**Exercise objective:** Where a line below holds the string "wrist", copy that line.
* * * * *
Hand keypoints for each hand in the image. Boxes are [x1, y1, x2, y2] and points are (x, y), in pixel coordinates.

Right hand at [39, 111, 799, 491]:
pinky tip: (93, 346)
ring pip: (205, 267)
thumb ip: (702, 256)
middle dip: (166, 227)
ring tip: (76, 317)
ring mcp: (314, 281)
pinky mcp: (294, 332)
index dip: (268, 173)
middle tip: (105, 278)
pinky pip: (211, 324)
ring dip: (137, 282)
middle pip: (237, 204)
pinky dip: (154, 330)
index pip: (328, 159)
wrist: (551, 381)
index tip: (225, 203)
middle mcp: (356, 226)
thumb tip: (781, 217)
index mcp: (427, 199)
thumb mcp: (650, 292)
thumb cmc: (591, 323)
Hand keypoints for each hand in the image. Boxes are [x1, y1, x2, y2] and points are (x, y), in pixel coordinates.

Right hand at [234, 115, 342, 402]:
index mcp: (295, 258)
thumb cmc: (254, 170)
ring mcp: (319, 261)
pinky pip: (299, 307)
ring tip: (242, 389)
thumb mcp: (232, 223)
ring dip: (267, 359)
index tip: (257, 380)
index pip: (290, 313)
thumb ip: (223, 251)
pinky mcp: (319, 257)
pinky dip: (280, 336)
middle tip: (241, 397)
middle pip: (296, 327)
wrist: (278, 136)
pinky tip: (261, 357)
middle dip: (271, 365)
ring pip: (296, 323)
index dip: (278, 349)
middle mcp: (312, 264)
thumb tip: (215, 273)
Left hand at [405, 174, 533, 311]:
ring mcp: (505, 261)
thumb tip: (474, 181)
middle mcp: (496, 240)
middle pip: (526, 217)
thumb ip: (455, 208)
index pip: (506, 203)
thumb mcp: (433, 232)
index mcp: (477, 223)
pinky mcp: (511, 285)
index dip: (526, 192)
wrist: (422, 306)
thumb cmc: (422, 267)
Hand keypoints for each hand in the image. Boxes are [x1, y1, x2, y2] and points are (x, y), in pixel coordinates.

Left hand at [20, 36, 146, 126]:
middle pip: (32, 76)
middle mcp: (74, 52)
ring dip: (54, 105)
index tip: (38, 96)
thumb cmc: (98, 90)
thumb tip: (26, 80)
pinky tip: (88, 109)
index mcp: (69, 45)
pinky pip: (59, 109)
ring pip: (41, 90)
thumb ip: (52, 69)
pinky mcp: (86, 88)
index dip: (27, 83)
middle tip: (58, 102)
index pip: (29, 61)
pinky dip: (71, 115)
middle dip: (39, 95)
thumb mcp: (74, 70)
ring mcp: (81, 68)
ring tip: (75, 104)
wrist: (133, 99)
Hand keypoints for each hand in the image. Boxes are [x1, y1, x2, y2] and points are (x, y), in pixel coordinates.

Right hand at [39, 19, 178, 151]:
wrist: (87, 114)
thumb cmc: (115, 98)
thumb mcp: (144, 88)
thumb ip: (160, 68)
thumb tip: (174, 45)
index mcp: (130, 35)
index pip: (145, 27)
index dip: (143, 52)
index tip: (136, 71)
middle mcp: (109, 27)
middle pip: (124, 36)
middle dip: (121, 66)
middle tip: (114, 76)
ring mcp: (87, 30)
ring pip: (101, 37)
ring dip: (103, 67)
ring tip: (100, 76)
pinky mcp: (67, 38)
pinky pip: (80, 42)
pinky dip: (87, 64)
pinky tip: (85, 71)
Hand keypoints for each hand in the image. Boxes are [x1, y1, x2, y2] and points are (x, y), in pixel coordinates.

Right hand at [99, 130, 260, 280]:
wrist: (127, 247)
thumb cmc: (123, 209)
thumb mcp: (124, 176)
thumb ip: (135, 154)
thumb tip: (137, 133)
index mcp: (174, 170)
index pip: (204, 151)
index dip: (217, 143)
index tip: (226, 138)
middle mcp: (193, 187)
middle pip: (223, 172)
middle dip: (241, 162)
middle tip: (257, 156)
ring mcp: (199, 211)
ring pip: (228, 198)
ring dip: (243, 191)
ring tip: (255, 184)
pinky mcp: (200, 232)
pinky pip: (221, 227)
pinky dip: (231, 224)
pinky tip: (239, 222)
* * * * *
**Answer space:**
wrist: (551, 381)
wrist: (278, 136)
wrist: (422, 306)
wrist: (133, 99)
wrist: (87, 114)
wrist: (127, 247)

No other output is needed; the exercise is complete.